Our church needed a new roof and we didn’t have the money to pay for it. We had a member who yelled at people during coffee hour. New members weren’t stepping up to volunteer, let alone be leaders. When new people did step up, their ideas were ignored.

These were the kinds of challenges that I faced when I first stepped into a leadership position. I went to every local workshop offered by the UUA, and read every book in the church’s small library, but I kept making mistakes. Other leaders suggested I attend EAGLES, the Eastern Great Lakes Leadership School, but I didn’t have the money nor the vacation time.

That was over 20 years ago.

Since then, I felt a call to the ministry of Leadership Development, with the vision of having EAGLES-caliber leadership development available to all leaders, not just the ones with the money and vacation time.

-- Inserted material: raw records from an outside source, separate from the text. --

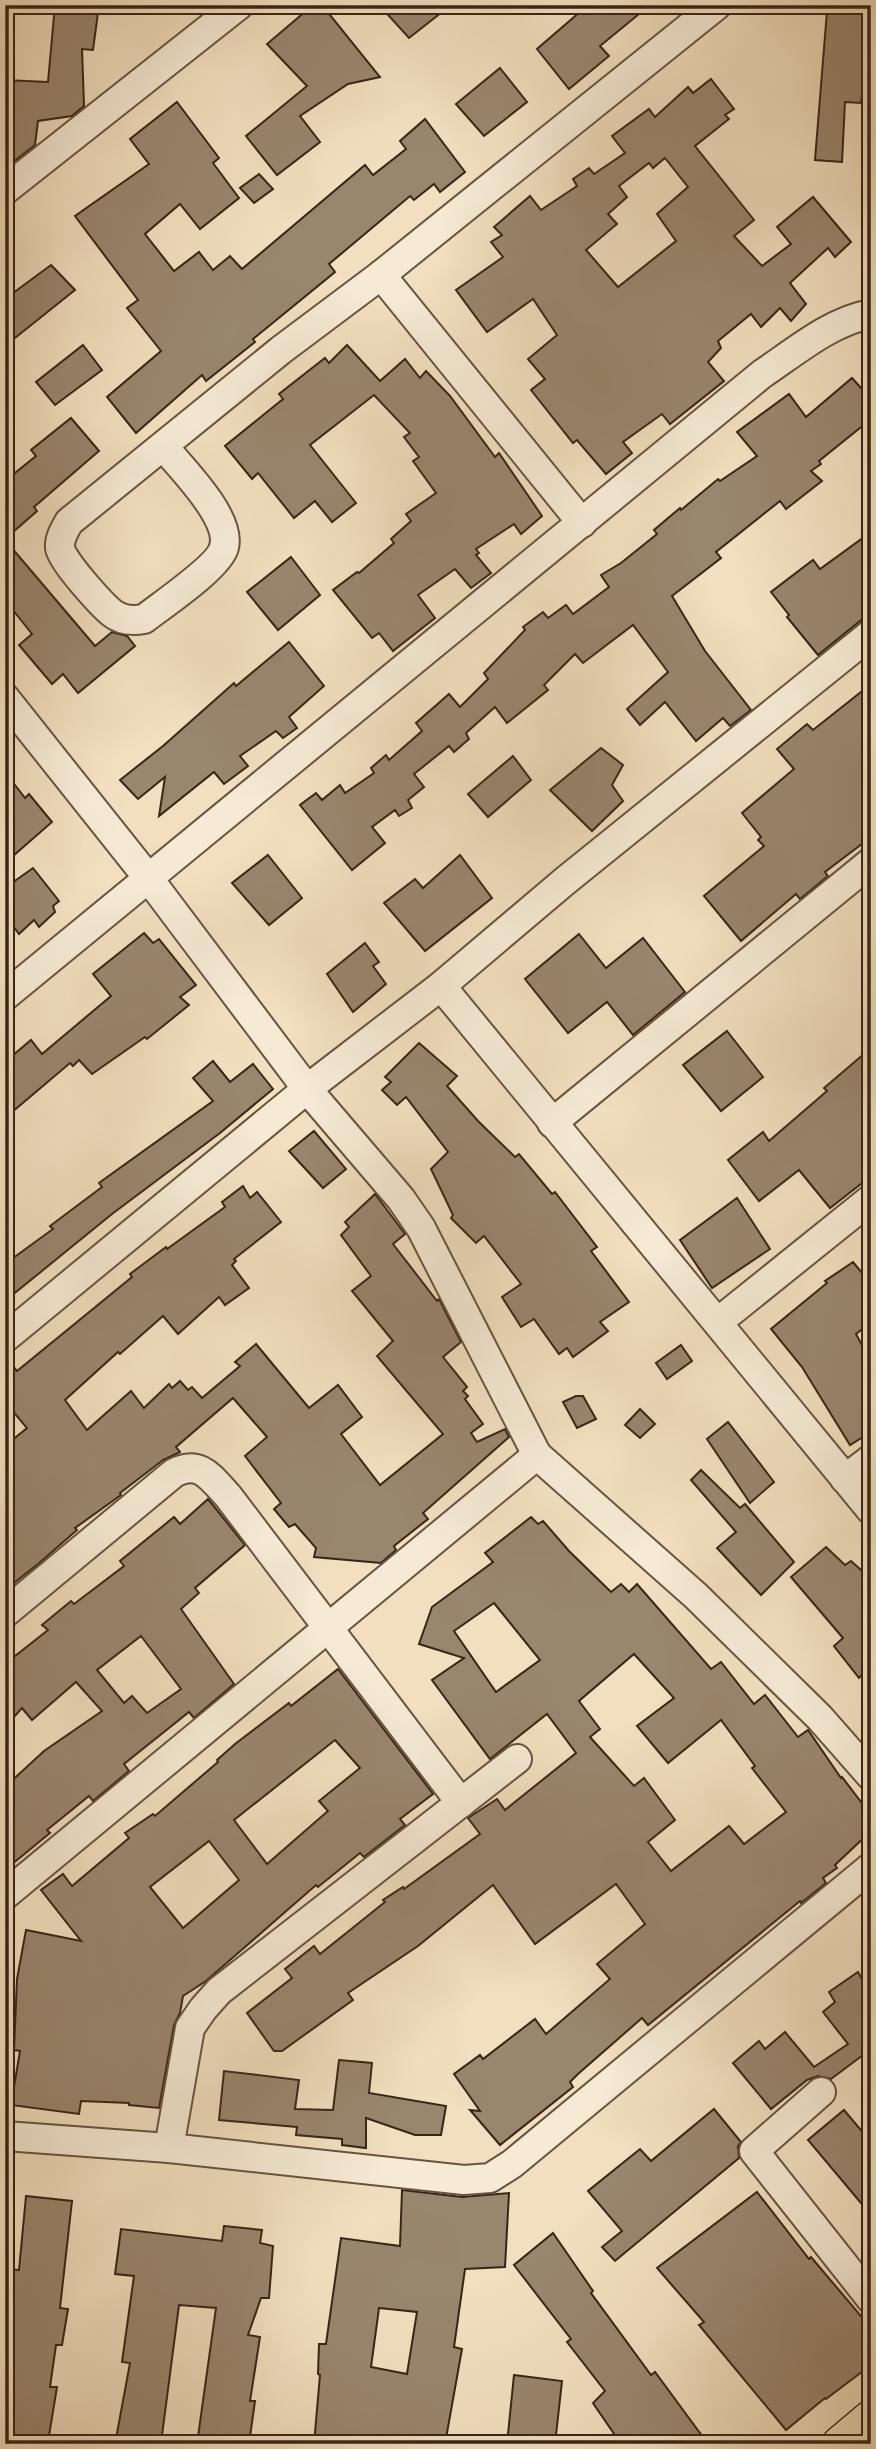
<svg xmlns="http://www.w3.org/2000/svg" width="876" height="2449" font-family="'IM FELL Great Primer',serif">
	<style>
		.building { fill: #99866e; stroke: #392516; stroke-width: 2; fill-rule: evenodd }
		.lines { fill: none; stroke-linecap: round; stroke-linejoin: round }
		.minor-casing { stroke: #675440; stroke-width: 32 }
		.major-casing { stroke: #392516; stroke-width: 38 }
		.minor { stroke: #f6ead5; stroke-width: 28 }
		.major { stroke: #f1dfbf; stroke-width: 35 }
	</style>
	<rect width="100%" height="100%" fill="#f1dfbf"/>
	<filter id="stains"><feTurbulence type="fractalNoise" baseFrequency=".00286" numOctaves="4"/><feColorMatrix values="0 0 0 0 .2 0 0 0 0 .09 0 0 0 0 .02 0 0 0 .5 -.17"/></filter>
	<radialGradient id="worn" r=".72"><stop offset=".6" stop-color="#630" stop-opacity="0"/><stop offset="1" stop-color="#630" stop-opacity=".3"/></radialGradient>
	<g class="building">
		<polygon points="55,5 99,5 93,50 82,49 84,106 72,116 38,121 35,145 8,166 5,166 5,80 48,82"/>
		<polygon points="313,5 322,5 380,77 348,84 300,116 320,142 277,175 246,136 307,86 267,44"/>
		<polygon points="379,5 451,5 409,38"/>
		<polygon points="588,5 650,5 600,46 609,56 569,89 537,49"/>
		<polygon points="827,11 871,15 869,70 865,69 861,103 845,102 842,162 815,160"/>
		<polygon points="500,68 527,102 484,136 456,104"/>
		<path d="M711,79l23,30 -9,6 4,4 -34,27 59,74 -20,16 28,30 29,-22 -14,-17 36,-30 38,45 -16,15 -7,-9 -38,35 16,21 -15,17 -11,-13 -19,19 -10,-13 -33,27 3,7 -13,14 16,19 -54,43 -8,-10 -39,28 9,11 -26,21 -29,-34 -4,3 -42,-53 14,-11 -17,-20 29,-24 -24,-36 -46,33 -31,-42 47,-33 -12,-15 11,-7 -8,-8 36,-31 11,14 36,-24 -4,-7 16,-11 5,6 31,-21 -13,-17 37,-27 6,8 33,-30 5,6zM665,158l23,29 -31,27 19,27 -58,46 -32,-37 31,-26 -9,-10 19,-17 -8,-11 30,-23 4,5z"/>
		<polygon points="177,102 219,158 213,163 239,198 200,229 180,204 145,234 174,271 199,252 213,270 230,256 242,269 365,165 373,175 406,149 400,141 425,119 465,172 440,192 434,184 414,200 410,196 329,264 335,272 253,339 255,342 206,381 202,375 136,433 107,397 161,351 127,308 138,300 75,216 149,164 130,139"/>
		<polygon points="259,174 273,189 254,203 240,188"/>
		<polygon points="51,265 75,290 5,346 5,299"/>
		<polygon points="83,345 102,370 55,405 36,382"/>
		<polygon points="347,345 380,381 405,359 420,378 426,371 450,396 495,457 499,453 542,516 521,534 514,524 476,549 479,553 476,555 491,573 471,588 455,569 418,595 435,618 393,651 379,633 372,638 333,590 357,572 359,573 394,543 391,539 411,521 406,514 436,493 413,461 419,457 404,437 410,433 374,395 310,445 356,503 332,522 315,501 294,518 258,473 252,479 225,446 283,399 279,394 325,358 329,363"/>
		<polygon points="852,378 871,399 871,419 819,461 821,464 811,471 822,481 786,509 780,501 716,552 721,558 672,596 705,651 751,710 730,726 723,718 696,741 665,702 640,725 627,709 668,672 633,625 583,663 575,654 544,685 548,690 507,723 495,707 466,733 469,739 454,752 449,746 414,774 424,787 408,800 412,808 399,816 395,810 372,827 385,843 352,870 300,805 316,793 322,800 340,785 345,793 374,773 371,768 386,755 389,760 422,731 416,723 449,694 460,707 488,679 484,673 525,630 523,627 543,612 548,618 566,605 573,614 609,587 601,575 621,563 657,534 654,530 680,508 681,510 718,479 720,481 757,456 737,432 789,394 806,417"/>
		<polygon points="71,418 99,451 34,507 37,511 5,539 5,481 36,456 31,450"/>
		<polygon points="871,532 871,612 818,655 787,617 789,615 771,592 813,560 820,569"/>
		<polygon points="5,540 95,646 112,632 127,636 135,646 78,693 63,674 52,684 19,645 32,634 5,600"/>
		<polygon points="291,557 320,595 278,630 247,592"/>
		<polygon points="289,642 324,686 289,717 297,728 283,738 276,731 240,756 248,766 224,784 214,772 159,816 165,777 138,799 120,780 163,746 234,683 236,686"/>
		<polygon points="871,684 871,837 825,872 828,876 800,899 796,894 741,941 704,896 764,846 758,840 761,837 742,813 794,769 777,749 807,724 813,730"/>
		<polygon points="601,748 623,765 612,785 623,801 592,831 550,790"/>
		<polygon points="513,756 531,780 488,817 468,794"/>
		<polygon points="5,772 25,798 29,794 52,822 5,863"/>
		<polygon points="268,855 302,898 269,925 232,883"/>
		<polygon points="460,855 492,898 425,951 384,903 415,879 423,888"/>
		<polygon points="33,868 59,901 53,906 55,912 39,927 34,920 19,934 5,915 5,888"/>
		<polygon points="144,933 153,943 159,939 196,985 180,997 189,1005 147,1039 145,1037 92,1074 79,1060 73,1066 70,1063 5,1118 5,1062 31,1040 42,1054 111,996 93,974"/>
		<polygon points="579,934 606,968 643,938 685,992 633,1035 607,1002 568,1033 525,979"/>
		<polygon points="365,943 379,962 373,966 386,984 353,1012 327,974"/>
		<polygon points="727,1031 763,1077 721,1111 683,1065"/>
		<polygon points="419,1043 457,1076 447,1086 478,1121 515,1157 519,1154 552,1194 555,1192 597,1247 591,1251 629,1302 600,1322 608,1331 573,1357 567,1348 559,1354 534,1319 521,1327 502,1297 521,1284 484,1236 476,1243 451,1218 453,1215 431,1169 448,1152 406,1097 397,1105 382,1090 391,1082 385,1077"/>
		<polygon points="871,1048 871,1125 862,1132 871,1143 871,1176 830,1208 799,1170 759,1201 728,1160 763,1132 769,1141 827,1091 824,1088"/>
		<polygon points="213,1061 230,1082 253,1064 273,1089 220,1133 112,1214 5,1301 5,1264 53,1229 50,1226 102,1187 99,1183 213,1101 193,1078"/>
		<polygon points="314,1131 346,1169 323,1188 289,1151"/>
		<polygon points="243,1186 250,1198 257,1192 281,1222 234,1259 236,1261 232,1265 249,1288 225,1305 219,1297 178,1334 163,1316 120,1354 118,1352 65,1400 87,1430 131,1391 144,1408 169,1384 172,1388 180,1381 188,1390 192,1387 202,1398 240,1366 235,1362 256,1344 309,1408 338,1385 362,1417 341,1434 380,1485 443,1434 377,1356 393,1341 352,1291 371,1276 341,1235 349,1227 345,1222 375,1194 405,1234 393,1244 437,1301 439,1299 461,1342 443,1357 467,1387 463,1391 468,1396 465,1399 483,1424 471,1433 477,1442 505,1429 509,1437 423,1513 428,1519 394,1546 396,1550 381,1563 314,1557 316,1548 295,1524 289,1527 274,1509 281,1503 245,1456 267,1437 233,1398 176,1447 180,1452 178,1453 163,1460 120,1493 121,1495 75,1528 77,1530 38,1564 5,1590 5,1446 27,1428 5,1402 5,1355 17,1371 132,1277 130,1274 166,1247 167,1249 225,1207 222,1202"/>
		<polygon points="737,1198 770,1249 712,1288 680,1240"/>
		<polygon points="853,1262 871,1284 871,1322 856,1334 871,1362 871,1432 850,1445 802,1367 771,1329 827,1283 825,1281"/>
		<polygon points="681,1345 692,1361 667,1379 656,1363"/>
		<polygon points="576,1396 583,1396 596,1419 577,1428 563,1402"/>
		<polygon points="640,1409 655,1424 640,1438 625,1425"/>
		<polygon points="728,1422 774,1482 750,1503 707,1439"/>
		<polygon points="701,1470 740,1508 745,1504 794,1562 761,1595 717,1548 736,1532 691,1480"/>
		<path d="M208,1499l37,46 -50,43 4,5 -18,16 53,75 -40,34 -5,-6 -65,52 5,7 -36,30 -4,-5 -42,34 3,3 -45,37v-83l39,-36 58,-40 -26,-29 -44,38 -10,-12 -17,19v-63l43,-34 -6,-5 29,-24 3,3 50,-38 -4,-5 54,-44 6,7zM141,1636l40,53 -34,24 -15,-17 -8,7 -27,-33z"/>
		<path d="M531,1517l7,7 5,-3 26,30 42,41 10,-8 8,8 8,-8 74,85 10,-7 33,42 11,-9 33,42 10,-7 33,48 1,-1 29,38v16l-36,34 2,3 -14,10 3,5 -25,20 -1,-2 -152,124 -6,-7 -64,56 -8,8 3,5 -73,58 -30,-35 10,1 -26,-37 26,-19 3,4 52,-40 11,15 64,-55 -13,-15 48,-40 -29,-40 -81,60 -42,-59 -75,61 -70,47 5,7 -71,51h-8l-27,-38 45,-35 -7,-9 29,-23 6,8 65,-52 -2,-2 20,-13 1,2 76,-55 -12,-16 29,-19 8,11 71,-57 -29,-39 -57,45 -58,-79 32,-22 -45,-14 13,-37 61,-45 -8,-9zM494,1603l46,57 -44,32 -42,-61zM634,1654l40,44 -37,28 31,37 53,-43 34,46 -3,2 34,44 -42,32 -15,-18 -58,45 -23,-29 27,-22 -31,-42 -10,8 -44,-49 10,-8 -21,-28z"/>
		<polygon points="826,1547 845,1565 851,1561 871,1579 871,1664 859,1678 834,1646 843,1638 791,1577"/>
		<path d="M338,1669l95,125 -33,25 5,6 -41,32 -4,-4 -42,34 -2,-2 -110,96 -23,15 -3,17 -6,12 -15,83 -30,-3v-2l-48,-2 -2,13 -68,-9 9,-54 -6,-1 3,-71 9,-49 55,11 -40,-51 22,-16 9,12 57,-48 -4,-5 28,-19 2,2 63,-54 -1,-2 18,-16 54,-41 2,3zM335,1740l25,28 -41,33 9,10 -61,53 -33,-44zM209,1841l30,39 -56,48 -33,-41z"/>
		<polygon points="858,1972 862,1979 871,1973 871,2049 831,2079 818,2076 807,2080 771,2109 733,2063 759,2041 765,2049 785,2032 814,2067 848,2044 823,2012 835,2002 829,1992"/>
		<polygon points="339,2060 372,2063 369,2093 446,2106 441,2135 415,2135 366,2118 366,2148 342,2145 342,2139 296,2135 297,2127 219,2120 224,2071 299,2080 295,2109 333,2110"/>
		<polygon points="714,2109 741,2142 738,2146 739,2158 615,2261 602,2247 622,2231 588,2191 640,2149 651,2161"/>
		<polygon points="844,2110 871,2142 871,2215 808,2140"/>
		<path d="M402,2190l60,7 47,-4 -4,74 -40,2 -11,78 8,2 -17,95h-131l6,-69 -2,-1 1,-30h7l15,-106 59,8zM379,2308l38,4 -10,62 -36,-7z"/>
		<polygon points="757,2192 809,2259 811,2257 871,2328 871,2365 826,2399 825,2398 786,2430 699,2325 704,2322 657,2268"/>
		<polygon points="26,2196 72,2201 60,2308 68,2309 62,2345 56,2345 50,2387 57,2387 48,2442 21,2440 5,2437 5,2380 7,2380 12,2340 5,2339 5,2269 19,2270"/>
		<polygon points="224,2226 262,2230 260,2243 273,2246 269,2298 261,2298 248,2335 260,2337 250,2401 255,2401 249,2444 197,2444 216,2308 179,2305 161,2443 142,2439 142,2444 115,2444 130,2363 122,2362 134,2276 115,2274 121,2229 222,2241"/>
		<polygon points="553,2233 593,2291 591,2293 651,2375 655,2372 708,2444 621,2444 593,2403 605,2391 567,2342 571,2339 514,2265"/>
		<polygon points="514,2375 562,2381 555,2444 507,2444"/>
	</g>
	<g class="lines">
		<defs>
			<g id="minor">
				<polyline points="5,190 239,5"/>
				<polyline points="381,275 582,523"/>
				<path d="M164,447c17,21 68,71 60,100 -4,19 -62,58 -80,72 -11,2 -22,2 -32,-6 -10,-8 -51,-53 -52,-65 -1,-9 5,-19 9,-26l212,-172 100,-75 336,-270"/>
				<polyline points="5,698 149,879 307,1089 401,1199 421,1228 537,1455 696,1596 820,1718 871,1776"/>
				<polyline points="441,986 871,1510"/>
				<path d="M5,996l757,-622c33,-22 69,-53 109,-60"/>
				<polyline points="552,1123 871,862"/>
				<polyline points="718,1322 871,1199"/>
				<polyline points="5,1338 307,1089 441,986 565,881 871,634"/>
				<polyline points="845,1479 871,1459"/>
				<path d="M5,1613l169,-140c26,-14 37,5 54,23l233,307"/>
				<polyline points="5,1895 537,1455"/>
				<polyline points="821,2092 754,2151 871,2299"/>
				<polyline points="5,2136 169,2148 464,2180 490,2178 512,2164 871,1867"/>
				<polyline points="169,2148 190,2028 203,2009 219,1991 517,1759"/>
			</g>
			<polyline id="major" points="840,2444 871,2418"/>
		</defs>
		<use href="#minor" class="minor-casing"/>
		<use href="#major" class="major-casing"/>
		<use href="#minor" class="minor"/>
		<use href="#major" class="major"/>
	</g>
	<rect width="876" height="2449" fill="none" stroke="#f1dfbf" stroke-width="28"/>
	<rect x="7" y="7" width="862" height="2435" fill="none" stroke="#392516" stroke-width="3.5"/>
	<rect x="14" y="14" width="848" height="2421" fill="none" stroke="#392516" stroke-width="2"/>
	<rect width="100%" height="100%" filter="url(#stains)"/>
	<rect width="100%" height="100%" fill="url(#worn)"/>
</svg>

The result? The UU Leadership Institute.

Your national UUA Congregational Life staff now offers a series of core leadership courses to equip your leaders with tools and wisdom so they can lead with courage and confidence.

  • Centered Leadership Part 1 focuses on what it means to be a part of a faith community grounded in covenant, both practically and theologically.
  • Centered Leadership Part 2 helps to widen leaders’ understanding through thinking systemically about the interconnected web of relationships that makes a congregation. It also helps leaders understand how their functioning in the congregation can impact the health and vitality of the congregation.
  • Strategic Leadership describes how good governance, strategic planning and feedback loops can enable the congregation to develop habits that reinforce health and vitality.
  • Adaptive Leadership provides a more nuanced understanding of systems thinking which is essential in the ever-changing world of the 21stcentury.

Each 8-module course is offered at a low cost of $30 each. Registered participants receive notifications every two weeks as each new module opens. Participants who register later can access “released” modules and catch up with the rest of the class.